I believe that the hidden force behind “intensive parenting” was always population control. Make parenting extremely difficult and expensive, push parents to have fewer kids and invest more in them. The government of South Korea was really blatant about this “quality over quantity” campaign; the US was a little more subtle.
Now that our overlords have started panicking about falling birth rates, they are trying to control the intensive parenting monster they created. I confess to finding this darkly amusing.
I’m a new mother of an 11 month old and I am their primary caregiver. I have been shocked and overwhelmed by all the guidelines to raising a child, both from the internet and their pediatrician. No screens allowed, read every day, get enough tummy time, no processed foods, breast is best, give them vitamin D and probiotics, buy the best Montessori toys, wear your carrier correctly or you will ruin their hips, do a bedtime routine every night, oh and don’t cosleep, you will kill your child! I don’t have enough time in the day to feed myself and shower, let alone follow all the “rules”

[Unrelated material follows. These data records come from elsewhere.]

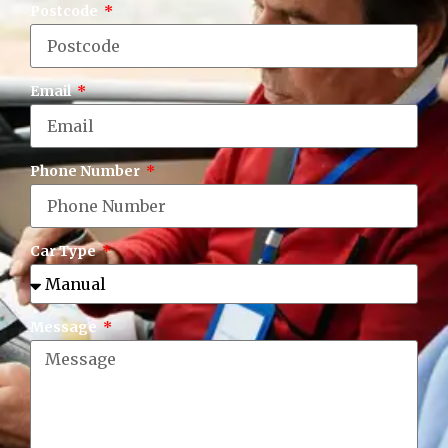
Postcode
Email
Phone Number
Car Type
Message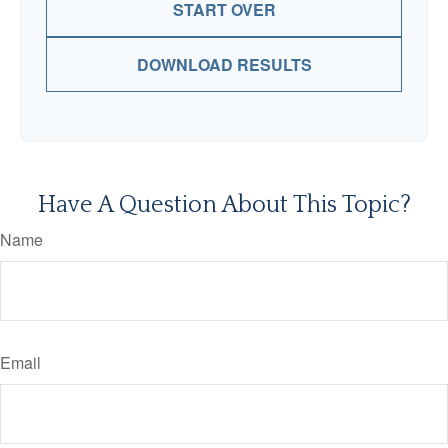
START OVER
DOWNLOAD RESULTS
Have A Question About This Topic?
Name
Email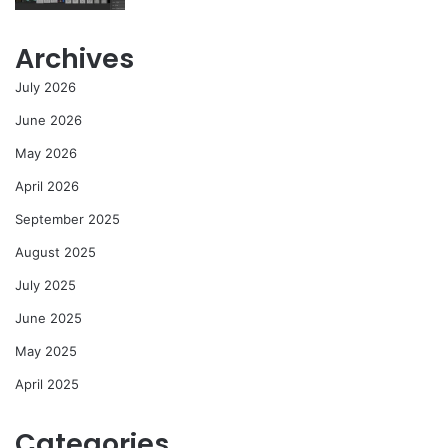
Archives
July 2026
June 2026
May 2026
April 2026
September 2025
August 2025
July 2025
June 2025
May 2025
April 2025
Categories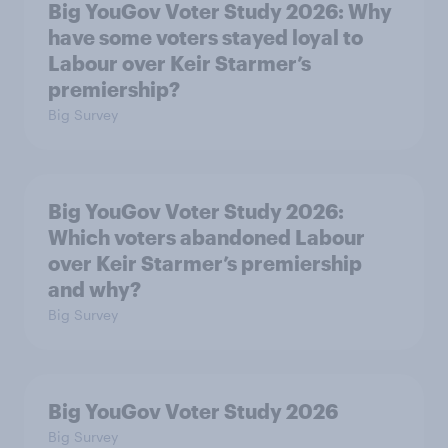
Big YouGov Voter Study 2026: Why
have some voters stayed loyal to
Labour over Keir Starmer’s
premiership?
Big Survey
Big YouGov Voter Study 2026:
Which voters abandoned Labour
over Keir Starmer’s premiership
and why?
Big Survey
Big YouGov Voter Study 2026
Big Survey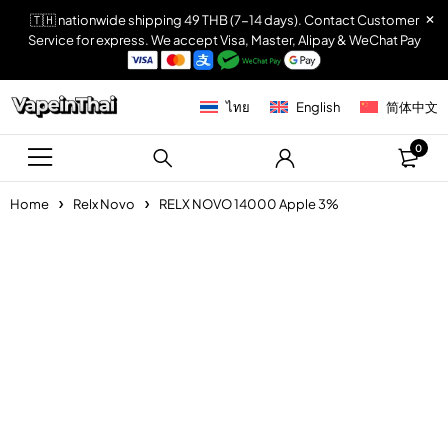
🇹🇭 nationwide shipping 49 THB (7-14 days). Contact Customer
Service for express. We accept Visa, Master, Alipay & WeChat Pay
ไทย
English
简体中文
0
Home
Relx Novo
RELX NOVO 14000 Apple 3%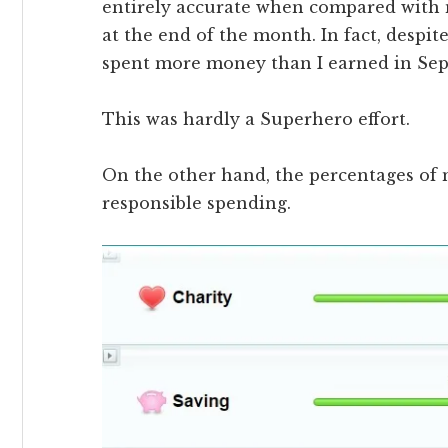
entirely accurate when compared with 
at the end of the month. In fact, despit
spent more money than I earned in Se
This was hardly a Superhero effort.
On the other hand, the percentages of
responsible spending.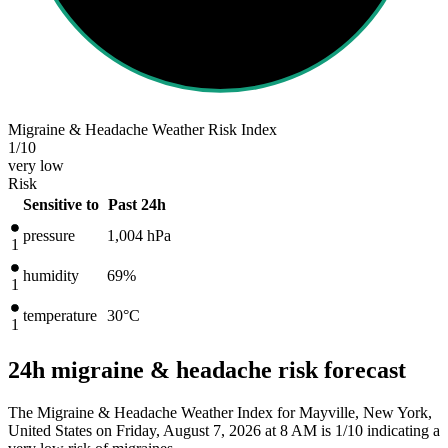
Migraine & Headache Weather Risk Index
1
/10
very low
Risk
Sensitive to
Past 24h
pressure
1,004
hPa
1
humidity
69%
1
temperature
30
°C
1
24h migraine & headache risk forecast
The Migraine & Headache Weather Index for Mayville, New York,
United States on Friday, August 7, 2026 at 8 AM is 1/10
indicating a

My parents certainly did not do this style of parenting. I was born in 1955. They modeled curiosity and creativity and intelligence through their normal lives. We were not held by the hand, driven to dozens of extracurricular activities or played with by our parent. We were left to learn about the world, about social dynamics and physical activity on our own and it happened perfectly well that way. I was a straight A student through college, athletic, and socially functional. I ran successful small businesses through my life and wound up financially comfortably. Kids learn about the world naturally on their own.
Oh god. Get ahold of yourselves. Stop helicopter parenting and stop calling everything a crisis.